### Esercizi:
a) Riporta tale e quale la parte della discussione sulla tassa rifiuti per gli alberghi che va da "Sarebbe interessante l'intervento" giù fino a "zone di Italia.".
b) Nella discussione sulla tassa rifiuti per gli alberghi, con quale tariffa, secondo l'Avv. Maurizio Villani, gli alberghi devono pagare la Tassa Raccolta Rifiuti?
c) Riprendi la discussione sulla tassa rifiuti per gli alberghi dal punto in cui si ferma e portala avanti.

### Testo fornito:
<<<<
# Forum Argomenti di discussione Enti Locali  Tarrsu Alberghi

## roby

L'Avv. Maurizio Villani, grande amico del Commercialista Telematico, sostiene che gli alberghi devono pagare la Tassa Raccolta Rifiuti con la stessa tariffa al metro quadro stabilita per le civili abitazioni. 
Vedasi http://www.commercialistatelematico....ATO_STAMPA.pdf 
Qualcuno ha già una qualche esperienza, positiva o negativa, in merito?
Sarebbe interessante l'intervento di un qualche rappresentante di Ente Locale per sapere cosa ne pensa e come si comporta l'Ente in casi del genere...  :Smile:

----------


## francesco

L'argomento è molto interessante e di sicuro avrà sviluppi importanti, visto che riguarda anche un settore di notevole rilievo per l'economia di alcune zone di Italia.
Al riguardo, però, non ho esperienze. Attendo con interesse le esperienze di altri operatori del settore.
>>>>
### Dati registrati:
<<<<
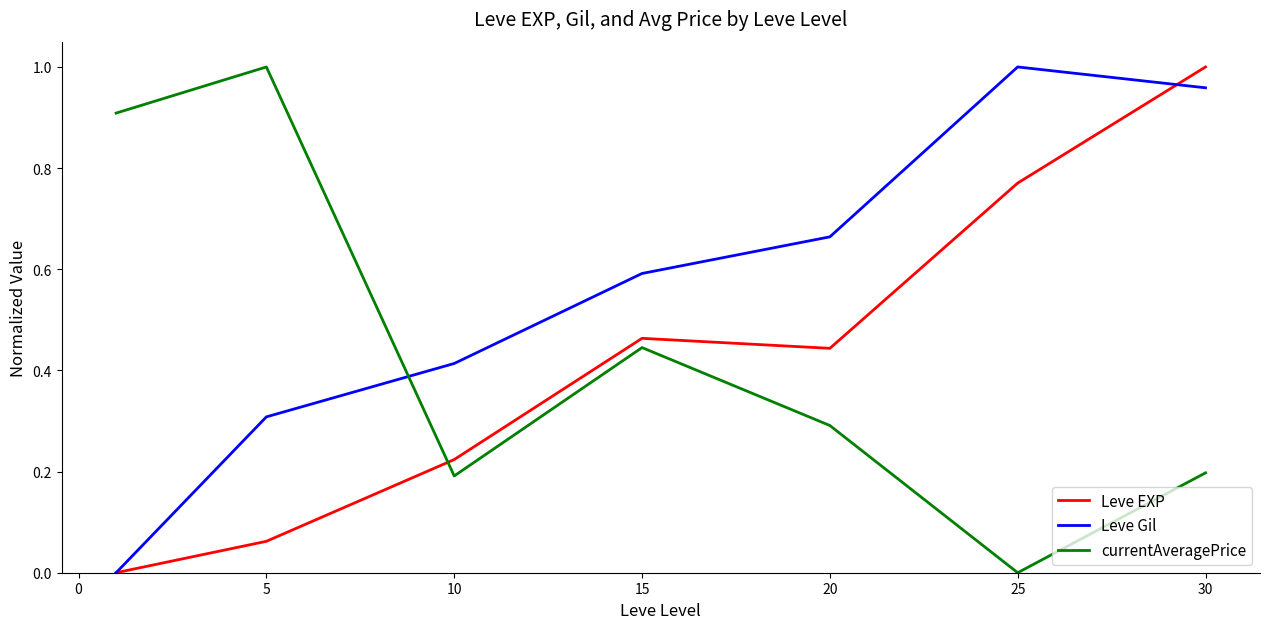

Which series has the largest total across all categories?

Leve Gil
>>>>
### Risposte:
a)
Sarebbe interessante l'intervento di un qualche rappresentante di Ente Locale per sapere cosa ne pensa e come si comporta l'Ente in casi del genere...  :Smile:

----------


## francesco

L'argomento è molto interessante e di sicuro avrà sviluppi importanti, visto che riguarda anche un settore di notevole rilievo per l'economia di alcune zone di Italia.

b) Con la stessa tariffa al metro quadro stabilita per le civili abitazioni.

c)
----------


## roby

riprendo il discorso perche' siamo arrivati ad una prima conclusione: il Comune di Lecce - a seguito dei tanti ricorsi ricevuti (e richieste di rimborsi) - ha trovato l'accordo con gli albergatori: la superficie destinata a camere pagherà la TARSU con la tariffa delle abitazioni!!!
Complimenti al Comune di Lecce che ha affrontato e risolto il problema a favore dei contribuenti.
Una grande vittoria dell'Avv. Maurizio Villani e del Commercialista telematico.
*** 
Ora, oltre alla sola nostra interpretazione, abbiamo anche dati concreti: invitiamo i Comuni che ancora applicano la TARSU a verificare bene il regolamento e la tariffa TARSU ed  invitiamo gli albergatori ad approfondire la propria posizione perche' hanno titolo per chiedere il rimborso.
Tutto questo, si precisa, vale nei comuni ove è applicata la TARSU, non vale dove si applica la TIA.
per tUTTI I chiarimenti parti da qui: A Lecce accordo fatto con gli albergatori, ora toccherà ad altri comuni?
***
Siamo a disposizione degli albergatori e delle associzioni che necessitassero di ulteriori chiarimenti...

----------


## paolab

qualcuno ha esperienze circa il comportamento dei comuni per questa faccenda?

----------


## roby

la novità resa pubblica con il nostro intervento A Lecce accordo fatto con gli albergatori, ora toccherà ad altri comuni?
ha suscitato un interesse incredibile!!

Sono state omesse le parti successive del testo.